(YOUR OBJECTIVE):
Narrow the data below down to the lines containing "Global".

(EXERCISE DATA):

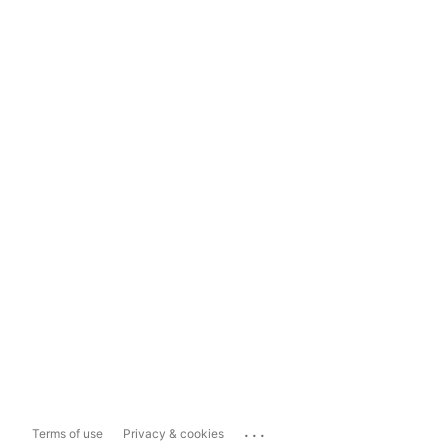
...
Terms of use
Privacy & cookies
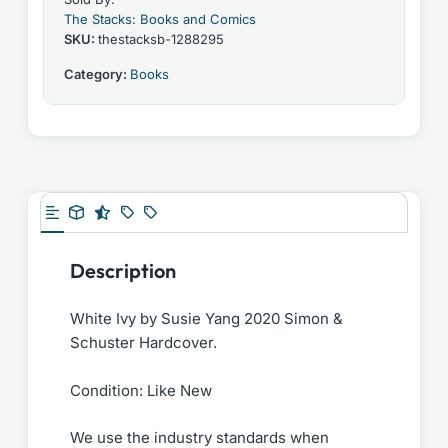
The Stacks: Books and Comics
SKU:
thestacksb-1288295
Category:
Books
Description
White Ivy by Susie Yang 2020 Simon &
Schuster Hardcover.
Condition: Like New
We use the industry standards when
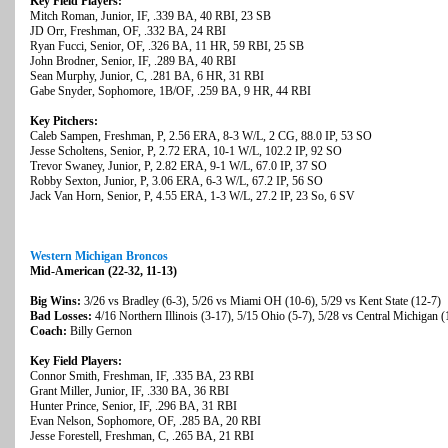
Key Field Players:
Mitch Roman, Junior, IF, .339 BA, 40 RBI, 23 SB
JD Orr, Freshman, OF, .332 BA, 24 RBI
Ryan Fucci, Senior, OF, .326 BA, 11 HR, 59 RBI, 25 SB
John Brodner, Senior, IF, .289 BA, 40 RBI
Sean Murphy, Junior, C, .281 BA, 6 HR, 31 RBI
Gabe Snyder, Sophomore, 1B/OF, .259 BA, 9 HR, 44 RBI
Key Pitchers:
Caleb Sampen, Freshman, P, 2.56 ERA, 8-3 W/L, 2 CG, 88.0 IP, 53 SO
Jesse Scholtens, Senior, P, 2.72 ERA, 10-1 W/L, 102.2 IP, 92 SO
Trevor Swaney, Junior, P, 2.82 ERA, 9-1 W/L, 67.0 IP, 37 SO
Robby Sexton, Junior, P, 3.06 ERA, 6-3 W/L, 67.2 IP, 56 SO
Jack Van Horn, Senior, P, 4.55 ERA, 1-3 W/L, 27.2 IP, 23 So, 6 SV
Western Michigan Broncos
Mid-American (22-32, 11-13)
Big Wins:
3/26 vs Bradley (6-3), 5/26 vs Miami OH (10-6), 5/29 vs Kent State (12-7)
Bad Losses:
4/16 Northern Illinois (3-17), 5/15 Ohio (5-7), 5/28 vs Central Michigan (
Coach:
Billy Gernon
Key Field Players:
Connor Smith, Freshman, IF, .335 BA, 23 RBI
Grant Miller, Junior, IF, .330 BA, 36 RBI
Hunter Prince, Senior, IF, .296 BA, 31 RBI
Evan Nelson, Sophomore, OF, .285 BA, 20 RBI
Jesse Forestell, Freshman, C, .265 BA, 21 RBI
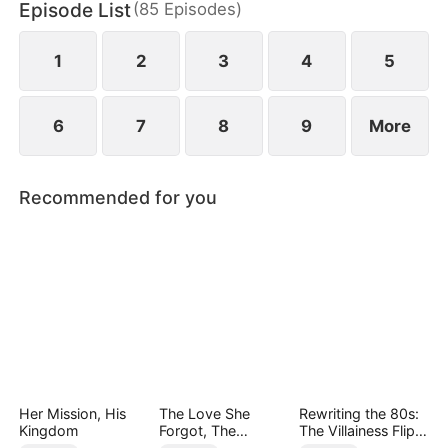
Episode List
(
85
Episodes
)
finally end up as a happy couple.
1
2
3
4
5
6
7
8
9
More
Recommended for you
Her Mission, His
The Love She
Rewriting the 80s:
Kingdom
Forgot, The
The Villainess Flips
Children Who
the Script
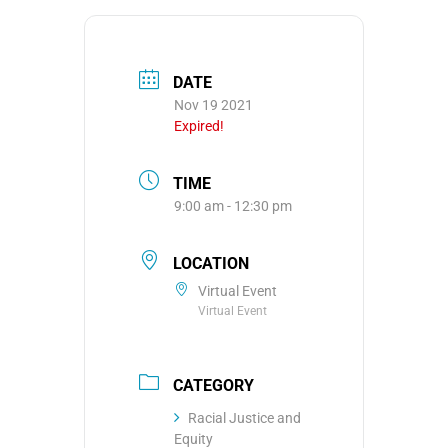
DATE
Nov 19 2021
Expired!
TIME
9:00 am - 12:30 pm
LOCATION
Virtual Event
Virtual Event
CATEGORY
Racial Justice and
Equity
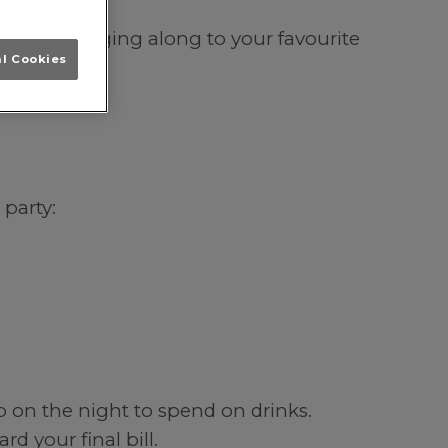
lasgow; singing along to your favourite
al Cookies
 party:
b on the night to spend on drinks.
d your final bill.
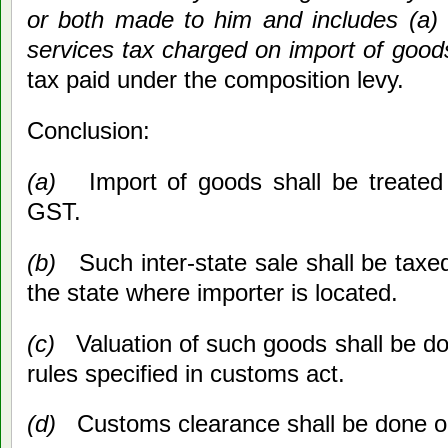
or both made to him and includes (a)
services tax charged on import of good
tax paid under the composition levy.
Conclusion:
(a)
Import of goods shall be treated 
GST.
(b)
Such inter-state sale shall be taxed
the state where importer is located.
(c)
Valuation of such goods shall be do
rules specified in customs act.
(d)
Customs clearance shall be done o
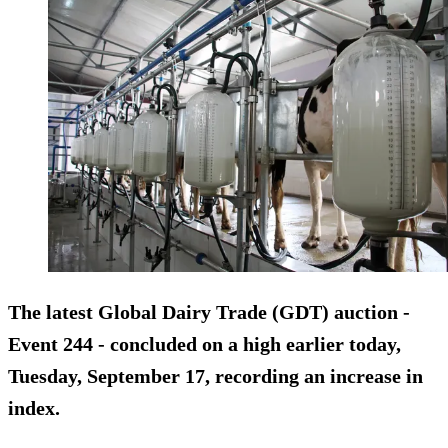
The latest Global Dairy Trade (GDT) auction -
Event 244 - concluded on a high earlier today,
Tuesday, September 17, recording an increase in
index.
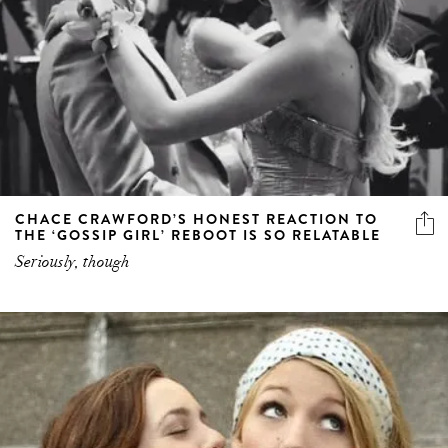
CHACE CRAWFORD’S HONEST REACTION TO
THE ‘GOSSIP GIRL’ REBOOT IS SO RELATABLE
Seriously, though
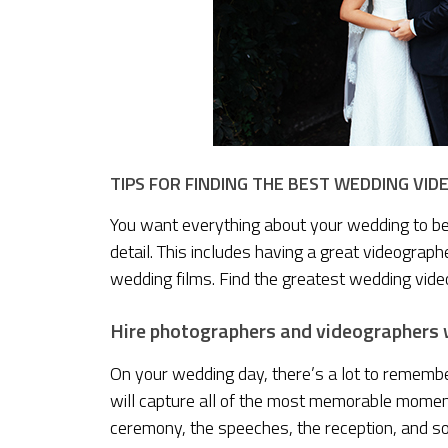
TIPS FOR FINDING THE BEST WEDDING VI
You want everything about your wedding to be fl
detail. This includes having a great videogra
wedding films. Find the greatest wedding vide
Hire photographers and videographers w
On your wedding day, there’s a lot to remembe
will capture all of the most memorable moments
ceremony, the speeches, the reception, and so 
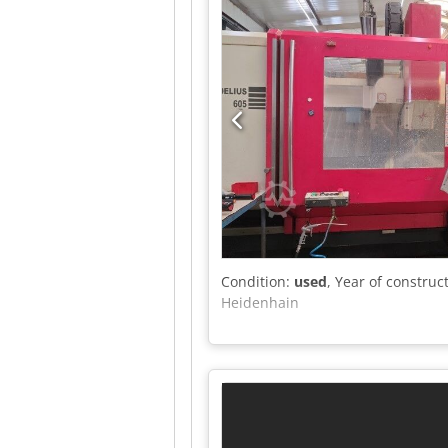
Condition:
used
, Year of construc
Heidenhain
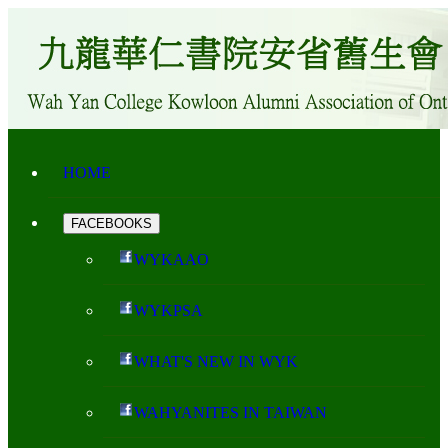
HOME
FACEBOOKS
WYKAAO
WYKPSA
WHAT'S NEW IN WYK
WAHYANITES IN TAIWAN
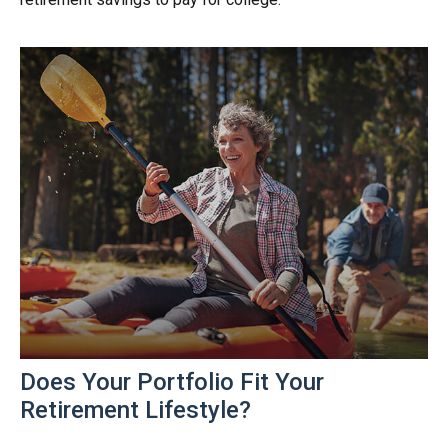
Does Your Portfolio Fit Your
Retirement Lifestyle?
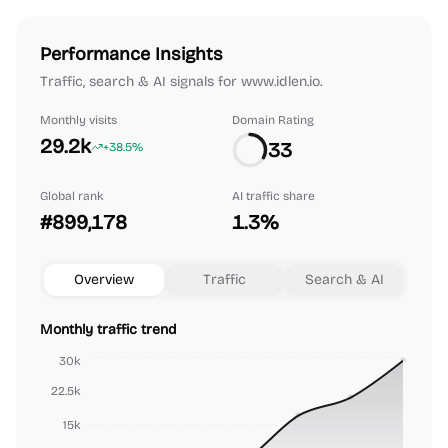
Performance Insights
Traffic, search & AI signals for www.idlen.io.
Monthly visits
Domain Rating
29.2k
33
+38.5%
Global rank
AI traffic share
#899,178
1.3%
Overview
Traffic
Search & AI
Monthly traffic trend
30k
22.5k
15k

(SOLVED EXERCISE):
The latest Global Dairy Trade (GDT) auction -
Global rank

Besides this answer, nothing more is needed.